- Born: William Joseph Garrett April 24, 1933 Princeton, Illinois, U.S.
- Died: February 15, 1999 (aged 65) Glendale, California, U.S.

Champ Car career
- 16 races run over 3 years
- Years active: 1956–1958
- Best finish: 17th – 1957
- First race: 1956 Indianapolis 500 (Indianapolis)
- Last race: 1958 Rex Mays Classic (Milwaukee)
| Wins | Podiums | Poles |
| 0 | 0 | 1 |

Formula One World Championship career
- Active years: 1956–1958
- Teams: Kurtis Kraft, Kuzma
- Entries: 3 (2 starts)
- Championships: 0
- Wins: 0
- Podiums: 0
- Career points: 0
- Pole positions: 0
- Fastest laps: 0
- First entry: 1956 Indianapolis 500
- Last entry: 1958 Indianapolis 500

= Billy Garrett =

American racing driver (1933–1999)

William Joseph Garrett (April 24, 1933 in Princeton, Illinois - February 15, 1999 in Glendale, California) was an American racecar driver.

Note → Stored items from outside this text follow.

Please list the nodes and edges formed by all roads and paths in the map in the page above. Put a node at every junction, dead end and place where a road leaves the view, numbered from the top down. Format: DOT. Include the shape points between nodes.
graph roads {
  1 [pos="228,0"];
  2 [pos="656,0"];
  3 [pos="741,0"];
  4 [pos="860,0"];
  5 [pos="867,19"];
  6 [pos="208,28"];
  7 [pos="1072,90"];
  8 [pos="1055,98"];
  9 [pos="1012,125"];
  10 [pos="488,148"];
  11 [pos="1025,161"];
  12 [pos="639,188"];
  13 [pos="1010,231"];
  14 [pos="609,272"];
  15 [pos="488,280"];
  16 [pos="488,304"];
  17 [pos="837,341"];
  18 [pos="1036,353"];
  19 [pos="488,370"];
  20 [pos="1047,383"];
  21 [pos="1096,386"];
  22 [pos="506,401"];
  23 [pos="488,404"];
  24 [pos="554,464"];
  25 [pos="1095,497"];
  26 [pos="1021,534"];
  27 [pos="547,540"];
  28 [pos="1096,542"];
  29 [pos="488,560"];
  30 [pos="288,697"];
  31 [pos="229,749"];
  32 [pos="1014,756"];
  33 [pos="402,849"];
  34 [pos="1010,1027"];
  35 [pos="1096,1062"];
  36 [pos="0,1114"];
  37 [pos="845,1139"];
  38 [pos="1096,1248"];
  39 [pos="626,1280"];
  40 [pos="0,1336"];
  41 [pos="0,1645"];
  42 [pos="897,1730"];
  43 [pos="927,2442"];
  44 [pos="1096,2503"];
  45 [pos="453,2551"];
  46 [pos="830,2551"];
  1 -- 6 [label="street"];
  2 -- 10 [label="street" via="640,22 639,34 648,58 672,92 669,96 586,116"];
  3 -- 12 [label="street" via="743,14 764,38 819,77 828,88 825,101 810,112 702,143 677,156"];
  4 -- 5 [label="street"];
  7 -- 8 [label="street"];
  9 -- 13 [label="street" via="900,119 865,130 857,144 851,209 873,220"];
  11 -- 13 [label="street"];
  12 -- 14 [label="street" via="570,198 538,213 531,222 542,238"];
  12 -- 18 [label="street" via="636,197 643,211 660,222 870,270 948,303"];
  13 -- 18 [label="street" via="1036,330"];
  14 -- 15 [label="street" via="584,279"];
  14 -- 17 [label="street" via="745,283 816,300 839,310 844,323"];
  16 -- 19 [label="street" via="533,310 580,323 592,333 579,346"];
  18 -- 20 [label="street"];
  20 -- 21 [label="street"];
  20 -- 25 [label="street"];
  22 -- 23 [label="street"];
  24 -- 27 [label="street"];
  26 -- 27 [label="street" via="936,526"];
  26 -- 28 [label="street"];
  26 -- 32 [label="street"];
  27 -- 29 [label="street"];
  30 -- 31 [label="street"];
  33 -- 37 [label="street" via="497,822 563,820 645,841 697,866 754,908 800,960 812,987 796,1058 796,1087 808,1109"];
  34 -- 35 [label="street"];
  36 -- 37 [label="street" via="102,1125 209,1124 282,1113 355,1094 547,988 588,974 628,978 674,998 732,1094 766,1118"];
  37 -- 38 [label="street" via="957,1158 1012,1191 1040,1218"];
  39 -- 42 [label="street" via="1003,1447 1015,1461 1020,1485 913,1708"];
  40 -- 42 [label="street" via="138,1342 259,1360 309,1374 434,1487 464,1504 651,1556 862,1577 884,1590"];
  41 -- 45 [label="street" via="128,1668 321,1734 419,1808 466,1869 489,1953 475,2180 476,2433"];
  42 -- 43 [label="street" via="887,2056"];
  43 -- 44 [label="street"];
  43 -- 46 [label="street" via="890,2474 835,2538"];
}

A second generation driver (his father, John, competed in roadsters and sprint cars in California), Garrett began his career racing roadsters and midgets in Southern California, and was the 1955 & 1956 URA midget champion. He made 18 starts in USAC Championship races from 1956 through 1958, winning the pole position at Langhorne Speedway in 1956. He suffered career ending injuries in a crash during the 1958 Rex Mays 100 at the Wisconsin State Fair Speedway. Garrett was inducted into the National Midget Auto Racing Hall of Fame.

==Indy 500 results==

| Year | Car | Start | Qual | Rank | Finish | Laps | Led | Retired |
|---|---|---|---|---|---|---|---|---|
| 1956 | 41 | 29 | 140.559 | 30 | 16 | 194 | 0 | Flagged |
| 1958 | 43 | 15 | 142.778 | 22 | 21 | 80 | 0 | Cam gear |
| Totals |  |  |  |  |  | 274 | 0 |  |

| Starts | 2 |
| Poles | 0 |
| Front Row | 0 |
| Wins | 0 |
| Top 5 | 0 |
| Top 10 | 0 |
| Retired | 1 |

==World Championship career summary==
The Indianapolis 500 was part of the FIA World Championship from 1950 through 1960. Drivers competing at Indy during those years were credited with World Championship points and participation. Billy Garrett participated in 2 World Championship races. He started on the pole 0 times, won 0 races, set 0 fastest laps, and finished on the podium 0 times. He accumulated a total of 0 championship points.